§ TASK GOAL
Write out, word for word, the part of the TrapDoor attack report that begins at the words "npm serves JavaScript" and ends after the words "and production infrastructure.".

§ READING PASSAGE
TrapDoor Supply Chain Attack Spreads Credential-Stealing Malware via npm, PyPI, and CratesIO

A coordinated supply chain attack dubbed TrapDoor has deployed credential-stealing malware across three major package ecosystems. Threat actors distributed malicious code through 34 packages spanning over 384 versions on npm, PyPI, and Crates.io.

The campaign began May 22, 2026, with attackers publishing malicious packages in waves. The malware targets credential theft, making it a direct threat to developers and organisations that depend on these package managers.

npm serves JavaScript and Node.js projects. PyPI hosts Python packages. Crates.io distributes Rust libraries. Each ecosystem supports millions of developers worldwide. A successful infiltration at this scale means compromised credentials could unlock access to downstream systems, CI/CD pipelines, cloud environments, and production infrastructure.

The TrapDoor campaign exploited a common attack vector. Developers install packages from these repositories assuming third-party vetting. In reality, attackers registered legitimate-sounding package names or typosquatted popular libraries. Once installed, the malware silently harvests credentials including API keys, authentication tokens, and environment variables.

The multi-ecosystem approach multiplies the attack surface. Organisations using JavaScript, Python, and Rust in the same codebase face triple exposure. A single developer environment running all three languages could execute malware from any of the poisoned packages.

Red flags for organisations include unexpected package installations, unusual network activity from build systems, and credentials appearing in attacker infrastructure. Security teams should immediately audit dependency trees, revoke exposed credentials, and scan logs for malicious package execution.

Package managers rely on community reporting and automated scanning to catch malicious uploads. TrapDoor's 34-package footprint suggests detection gaps persisted for extended periods. The spread across 384 versions indicates either rapid iteration or multiple attack campaigns under a single designation.

Developers should verify package authent

§ SUPPLIED INFORMATION

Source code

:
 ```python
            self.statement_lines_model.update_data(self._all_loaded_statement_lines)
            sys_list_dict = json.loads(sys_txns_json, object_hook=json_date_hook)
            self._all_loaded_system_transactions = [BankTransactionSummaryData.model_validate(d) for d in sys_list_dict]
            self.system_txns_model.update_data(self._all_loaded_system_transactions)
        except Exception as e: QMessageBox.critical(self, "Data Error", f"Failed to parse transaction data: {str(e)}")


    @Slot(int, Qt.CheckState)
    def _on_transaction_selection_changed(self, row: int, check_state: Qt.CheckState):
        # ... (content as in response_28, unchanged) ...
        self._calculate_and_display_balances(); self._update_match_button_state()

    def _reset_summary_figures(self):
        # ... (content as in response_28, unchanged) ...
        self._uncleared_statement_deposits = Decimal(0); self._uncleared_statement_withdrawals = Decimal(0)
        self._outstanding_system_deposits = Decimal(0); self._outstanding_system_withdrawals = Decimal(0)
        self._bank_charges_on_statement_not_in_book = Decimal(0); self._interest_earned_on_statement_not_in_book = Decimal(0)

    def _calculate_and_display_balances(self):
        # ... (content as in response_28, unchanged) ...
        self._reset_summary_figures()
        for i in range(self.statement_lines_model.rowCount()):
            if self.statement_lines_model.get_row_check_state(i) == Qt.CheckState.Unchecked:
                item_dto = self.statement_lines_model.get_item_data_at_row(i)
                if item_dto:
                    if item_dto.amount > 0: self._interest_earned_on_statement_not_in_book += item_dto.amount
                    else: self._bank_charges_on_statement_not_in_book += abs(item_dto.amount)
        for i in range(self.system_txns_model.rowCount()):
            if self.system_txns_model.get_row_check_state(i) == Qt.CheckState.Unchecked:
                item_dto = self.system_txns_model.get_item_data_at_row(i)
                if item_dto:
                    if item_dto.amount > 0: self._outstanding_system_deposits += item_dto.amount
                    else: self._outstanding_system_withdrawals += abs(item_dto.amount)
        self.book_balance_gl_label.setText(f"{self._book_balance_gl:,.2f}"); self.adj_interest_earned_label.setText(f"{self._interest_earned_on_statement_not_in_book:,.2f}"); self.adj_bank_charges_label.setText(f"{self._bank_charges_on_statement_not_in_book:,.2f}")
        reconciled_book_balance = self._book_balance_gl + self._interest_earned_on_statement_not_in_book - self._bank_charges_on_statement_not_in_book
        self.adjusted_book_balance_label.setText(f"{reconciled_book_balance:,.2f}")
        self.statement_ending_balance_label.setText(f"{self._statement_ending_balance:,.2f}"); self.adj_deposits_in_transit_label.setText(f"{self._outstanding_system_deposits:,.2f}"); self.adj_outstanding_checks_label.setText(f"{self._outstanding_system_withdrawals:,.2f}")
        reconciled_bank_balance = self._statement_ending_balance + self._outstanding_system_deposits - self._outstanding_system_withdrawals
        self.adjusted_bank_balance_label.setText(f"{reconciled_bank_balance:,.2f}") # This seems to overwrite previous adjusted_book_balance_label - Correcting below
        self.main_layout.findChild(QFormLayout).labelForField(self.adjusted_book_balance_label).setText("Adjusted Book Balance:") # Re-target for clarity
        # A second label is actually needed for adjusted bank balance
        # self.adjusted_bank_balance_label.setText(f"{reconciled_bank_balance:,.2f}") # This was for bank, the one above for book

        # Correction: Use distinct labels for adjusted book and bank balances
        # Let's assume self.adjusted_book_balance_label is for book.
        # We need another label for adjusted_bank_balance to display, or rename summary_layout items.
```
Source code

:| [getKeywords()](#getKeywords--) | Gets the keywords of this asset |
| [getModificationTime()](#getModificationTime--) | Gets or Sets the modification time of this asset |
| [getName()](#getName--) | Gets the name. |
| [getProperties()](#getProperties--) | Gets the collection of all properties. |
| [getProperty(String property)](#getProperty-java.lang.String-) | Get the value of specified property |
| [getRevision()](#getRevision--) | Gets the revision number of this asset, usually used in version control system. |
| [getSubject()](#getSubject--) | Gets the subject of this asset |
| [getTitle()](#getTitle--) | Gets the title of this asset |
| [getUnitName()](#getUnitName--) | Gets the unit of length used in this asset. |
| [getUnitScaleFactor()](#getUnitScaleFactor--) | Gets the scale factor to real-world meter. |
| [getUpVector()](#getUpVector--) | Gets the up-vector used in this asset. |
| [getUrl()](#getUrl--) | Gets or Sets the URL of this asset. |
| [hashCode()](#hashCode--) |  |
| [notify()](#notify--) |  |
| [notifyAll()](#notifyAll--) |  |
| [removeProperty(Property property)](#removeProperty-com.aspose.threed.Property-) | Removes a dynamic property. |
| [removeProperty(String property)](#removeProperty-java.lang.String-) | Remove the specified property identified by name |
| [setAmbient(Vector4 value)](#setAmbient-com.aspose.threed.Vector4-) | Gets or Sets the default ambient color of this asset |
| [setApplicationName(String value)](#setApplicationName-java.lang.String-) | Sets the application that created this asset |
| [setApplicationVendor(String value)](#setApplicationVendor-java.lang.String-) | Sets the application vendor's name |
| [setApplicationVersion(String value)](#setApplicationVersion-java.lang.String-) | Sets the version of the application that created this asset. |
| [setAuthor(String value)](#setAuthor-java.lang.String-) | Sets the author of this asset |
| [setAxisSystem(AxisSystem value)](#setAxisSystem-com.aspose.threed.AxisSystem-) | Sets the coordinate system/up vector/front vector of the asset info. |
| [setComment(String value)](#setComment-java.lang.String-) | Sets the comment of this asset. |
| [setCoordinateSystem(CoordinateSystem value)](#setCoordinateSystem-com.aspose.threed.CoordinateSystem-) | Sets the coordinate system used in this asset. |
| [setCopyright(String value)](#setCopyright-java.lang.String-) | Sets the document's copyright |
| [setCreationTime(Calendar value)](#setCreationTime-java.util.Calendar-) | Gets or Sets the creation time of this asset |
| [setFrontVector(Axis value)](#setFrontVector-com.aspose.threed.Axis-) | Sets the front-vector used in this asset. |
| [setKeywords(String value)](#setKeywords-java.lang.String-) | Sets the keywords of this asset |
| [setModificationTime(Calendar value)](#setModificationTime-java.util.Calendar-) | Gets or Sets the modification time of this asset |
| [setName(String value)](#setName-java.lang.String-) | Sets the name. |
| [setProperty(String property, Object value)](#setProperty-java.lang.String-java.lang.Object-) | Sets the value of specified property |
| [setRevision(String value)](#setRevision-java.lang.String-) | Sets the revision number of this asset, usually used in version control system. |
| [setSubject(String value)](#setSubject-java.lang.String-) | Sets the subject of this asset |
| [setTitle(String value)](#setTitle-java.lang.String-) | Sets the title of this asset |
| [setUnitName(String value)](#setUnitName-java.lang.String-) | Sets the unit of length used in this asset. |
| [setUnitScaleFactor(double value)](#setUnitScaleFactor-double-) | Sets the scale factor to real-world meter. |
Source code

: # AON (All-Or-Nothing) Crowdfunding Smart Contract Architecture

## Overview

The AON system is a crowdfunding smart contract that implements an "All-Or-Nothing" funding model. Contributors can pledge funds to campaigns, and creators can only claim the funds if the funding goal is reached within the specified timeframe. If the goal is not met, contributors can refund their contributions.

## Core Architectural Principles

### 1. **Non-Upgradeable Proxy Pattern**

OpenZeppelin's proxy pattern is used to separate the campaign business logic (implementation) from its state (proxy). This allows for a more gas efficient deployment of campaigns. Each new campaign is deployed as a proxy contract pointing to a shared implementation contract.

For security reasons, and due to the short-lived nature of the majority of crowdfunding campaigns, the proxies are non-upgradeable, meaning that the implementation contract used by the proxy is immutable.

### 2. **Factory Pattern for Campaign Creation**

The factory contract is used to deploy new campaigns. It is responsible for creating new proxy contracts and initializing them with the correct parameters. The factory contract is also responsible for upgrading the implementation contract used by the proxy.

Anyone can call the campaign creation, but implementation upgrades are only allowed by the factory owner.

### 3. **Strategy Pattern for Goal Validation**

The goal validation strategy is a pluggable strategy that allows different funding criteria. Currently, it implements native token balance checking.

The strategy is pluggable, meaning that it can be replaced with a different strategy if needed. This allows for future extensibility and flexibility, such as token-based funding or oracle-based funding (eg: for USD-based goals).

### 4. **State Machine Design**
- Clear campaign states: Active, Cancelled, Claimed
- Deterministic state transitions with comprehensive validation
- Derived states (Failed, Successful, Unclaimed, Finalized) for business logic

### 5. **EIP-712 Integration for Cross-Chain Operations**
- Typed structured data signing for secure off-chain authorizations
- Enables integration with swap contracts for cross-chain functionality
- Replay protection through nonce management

§ SOLUTION FOR THIS TASK
npm serves JavaScript and Node.js projects. PyPI hosts Python packages. Crates.io distributes Rust libraries. Each ecosystem supports millions of developers worldwide. A successful infiltration at this scale means compromised credentials could unlock access to downstream systems, CI/CD pipelines, cloud environments, and production infrastructure.